Roanoke Times Copyright (c) 1995, Landmark Communications, Inc. DATE: TUESDAY, April 9, 1991 TAG: 9104090450 SECTION: VIRGINIA PAGE: B-1 EDITION: NEW RIVER VALLEY SOURCE: GREG EDWARDS/ NEW RIVER VALLEY BUREAU DATELINE: CHRISTIANSBURG LENGTH: Long
Taylor Cole, an officer with Central Fidelity Bank in Christiansburg, asked the Board of Supervisors on Monday night to contribute $1,000 toward a design study of downtown to be done by Virginia Tech's Community Design Assistance Center.
Cole said his bank was willing to put up part of the $3,500 needed for the study, and he was volunteering his help to raise the rest from the Christiansburg business community.
Cole noted that all of the town's property owners would be affected by projects that county government has proposed for downtown. "It may be prudent for us before we take off on these projects to develop a comprehensive plan," he said.

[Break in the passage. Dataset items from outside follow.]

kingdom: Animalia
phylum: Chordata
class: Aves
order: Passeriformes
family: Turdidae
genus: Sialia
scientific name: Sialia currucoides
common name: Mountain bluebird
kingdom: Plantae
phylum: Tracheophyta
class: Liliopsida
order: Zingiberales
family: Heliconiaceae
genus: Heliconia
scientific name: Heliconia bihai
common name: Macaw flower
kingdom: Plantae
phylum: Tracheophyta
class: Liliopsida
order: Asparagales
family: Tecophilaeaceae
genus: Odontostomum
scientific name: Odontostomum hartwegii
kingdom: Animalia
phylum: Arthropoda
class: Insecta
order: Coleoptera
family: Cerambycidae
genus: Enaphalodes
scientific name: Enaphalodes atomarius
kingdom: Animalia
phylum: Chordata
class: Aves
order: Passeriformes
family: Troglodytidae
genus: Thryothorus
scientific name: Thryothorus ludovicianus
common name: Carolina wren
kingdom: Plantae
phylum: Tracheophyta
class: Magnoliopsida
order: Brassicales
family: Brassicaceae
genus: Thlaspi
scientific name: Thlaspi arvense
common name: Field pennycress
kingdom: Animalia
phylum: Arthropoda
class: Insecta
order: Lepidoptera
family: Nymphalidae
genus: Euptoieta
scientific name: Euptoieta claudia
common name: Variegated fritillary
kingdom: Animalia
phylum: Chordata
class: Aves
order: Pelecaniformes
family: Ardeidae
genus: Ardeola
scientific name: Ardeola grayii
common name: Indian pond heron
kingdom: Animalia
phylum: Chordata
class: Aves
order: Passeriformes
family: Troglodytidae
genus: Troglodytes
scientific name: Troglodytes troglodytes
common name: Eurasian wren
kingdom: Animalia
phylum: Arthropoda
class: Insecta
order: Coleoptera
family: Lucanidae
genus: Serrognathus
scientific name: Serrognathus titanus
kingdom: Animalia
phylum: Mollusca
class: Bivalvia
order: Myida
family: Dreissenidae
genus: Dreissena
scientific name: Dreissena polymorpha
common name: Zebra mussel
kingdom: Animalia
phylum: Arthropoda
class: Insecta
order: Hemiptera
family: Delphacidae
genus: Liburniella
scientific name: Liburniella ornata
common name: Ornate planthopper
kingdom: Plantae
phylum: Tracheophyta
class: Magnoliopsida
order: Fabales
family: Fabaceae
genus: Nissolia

Supervisors Chairman Henry Jablonski said he supported beautification but said he had a problem with the protocol on Cole's proposal. Jablonski and other supervisors want the Christiansburg Town Council to make a commitment to the study first.
Cole said he was proposing a public-private partnership. If the community backed the study, then the Town Council would be more apt to follow along, Cole said, conceding that the council has never been excluded from the project and, in fact, has to be involved.
The supervisors tabled consideration of the $1,000 request until their next meeting.
In other action:
Resident highway engineer Dan Brugh told the supervisors that secondary road funds in the coming year will be about $1 million - $500,000 less than current funding because of state budget cuts.
Brugh said he has worked with the county's roads committee, and it is recommending that the county's six-year secondary road plan be followed as it is laid out.
A contract could be advertised as early as August for work on Smith Creek Road and Virginia 675, and another advertised in the fall for Virginia 723 through Ellett, Brugh said. But he said money won't be available next year for improvements to Prices Fork Road.
On top of the state budget cuts, new storm-water management regulations that took effect Jan. 1 are adding as much as 20 percent to the cost of some road projects, Brugh said.
When he sits down with the supervisors later in the year to update the six-year secondary highway plan, 13 projects that have been added to the end of the plan will have to be cut, Brugh said.
The board set a secondary road hearing for May 28 at 7 p.m. in Courtroom B on the third floor of the courthouse. It will listen to ideas on secondary road improvements for the next fiscal year.
John Hubbard, an assistant county administrator for Roanoke County, briefed the supervisors about proposed storm-water control procedures at a new regional landfill, which sits a mile over the Montgomery County line in Bradshaw Valley, below Fort Lewis Mountain.
Three planned ponds will be able to control all the water running from the 150-acre landfill site during a 25-year storm - one that drops 6 inches of rain in a 24-hour period, Hubbard said.
A 100-year storm - one that dumps 7 inches of rain in 24 hours - would raise the level of the creek about 4 percent at its confluence with the North Fork of the Roanoke River, he said. That is a change in the creek's height during such a storm from 17 feet without the landfill to 17.35 feet with it, Hubbard said.
Hubbard told the supervisors that Roanoke County also has asked Norfolk Southern Corp., which is designing a track to the landfill site, to consider possible runoff from track construction. "They're going to make every effort to stay away from that creek," he said.
Residents of Bradshaw Valley have been pushing the Montgomery board to take a position against a proposed trash train to the landfill. The supervisors, however, have shown an interest in Montgomery County's using the landfill to dispose of its trash because the current landfill between Blacksburg and Christiansburg is nearly full.
Appointment of Joseph R. Hunnings as a new part-time agricultural extension agent for Montgomery County was approved.
Hunnings, a graduate student at Virginia Tech, will assume the position full-time after he completes work on his degree. He was formerly an extension agent in Warren County.
The board was told by Sam Tollison of the Montgomery Industrial Development Authority that bids for the new 81,260-square-foot shell building in the Blacksburg Industrial Park have come in under estimate.
Joe Bandy & Son was the low budder on the site development at $155,000 and H.S. Williams Co. was the low bidder on the building at $699,882 for a combined cost of $854,882. The architect had estimated the building alone would cost $884,387.
Several Christiansburg residents who oppose the proposed demolition of the 200-year-old courthouse annex addressed the board. Nell Frederickson of the New River Valley Arts Council said her organization would like to have the building.